UK - Inland Revenue plans to revamp the tax system will cost pension schemes up to £2.5bn, it can be revealed.
Hewitt Bacon & Woodrow estimates the proposals will cost individual schemes £5000 to £25,000, depending on the degree of change required.
Hewitt administration business development manager Geraldine Brassett said: “The extent of these initial costs will obviously vary depending on scheme design, the age and capability of the current administration platform and the changes in communication around processes.”
Diageo UK pensions administration manager Paul Charles said that the scheme was bracing itself for a one-off cost of up to £128,000 and for administration costs to rise £30,000 per year thereafter.
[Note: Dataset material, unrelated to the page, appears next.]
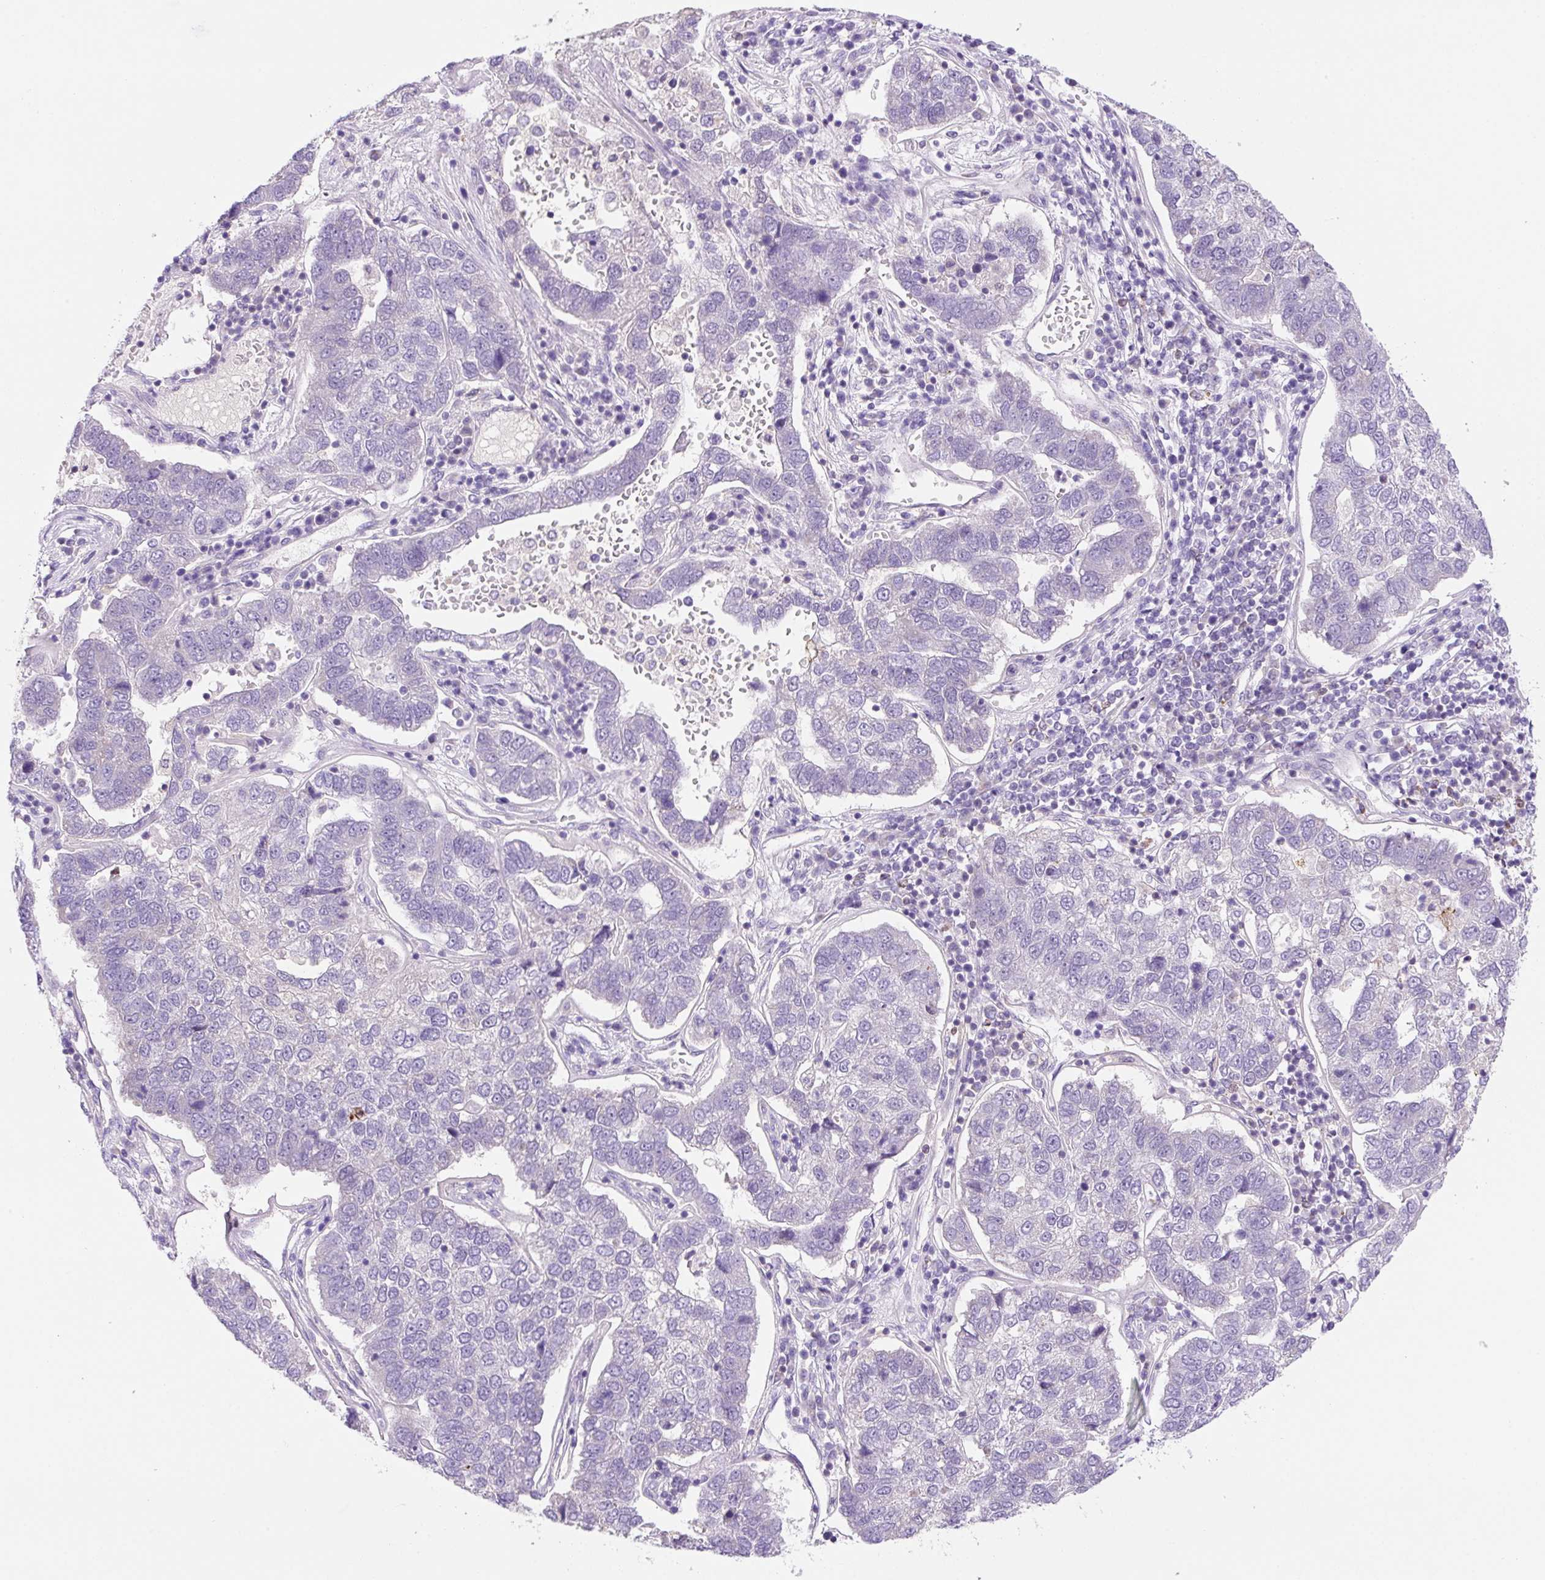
{"staining": {"intensity": "negative", "quantity": "none", "location": "none"}, "tissue": "pancreatic cancer", "cell_type": "Tumor cells", "image_type": "cancer", "snomed": [{"axis": "morphology", "description": "Adenocarcinoma, NOS"}, {"axis": "topography", "description": "Pancreas"}], "caption": "Tumor cells are negative for protein expression in human adenocarcinoma (pancreatic).", "gene": "NDST3", "patient": {"sex": "female", "age": 61}}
These ongoing costs will be equivalent to approximately 50p for each of Diageo’s 70,000 members.
Charles explained: “The cost increases are based on offering a full service for all active members who wish to understand the value of their current rights and previous rights with other employers.”The planned tax changes include:
- The abolition of the existing tax regime for pension funds.- A single lifetime limit of £1.4m.- An annual limit on inflows of £200,000 and a single set of rules on pensions in payment.
The government wants the changes to take effect from 2004.
Mercer Human Resource Consulting European partner Barry Mack explained that if an employer only wanted to take advantage of tax simplification, the administration costs would be at the bottom end of the scale.
But he warned that if they wanted to introduce flexible retirement arrangements, the ongoing costs might go up and changing the system to cope with the new service would require yet more change to systems. This would push the scheme’s expense toward the higher end of the cost scale.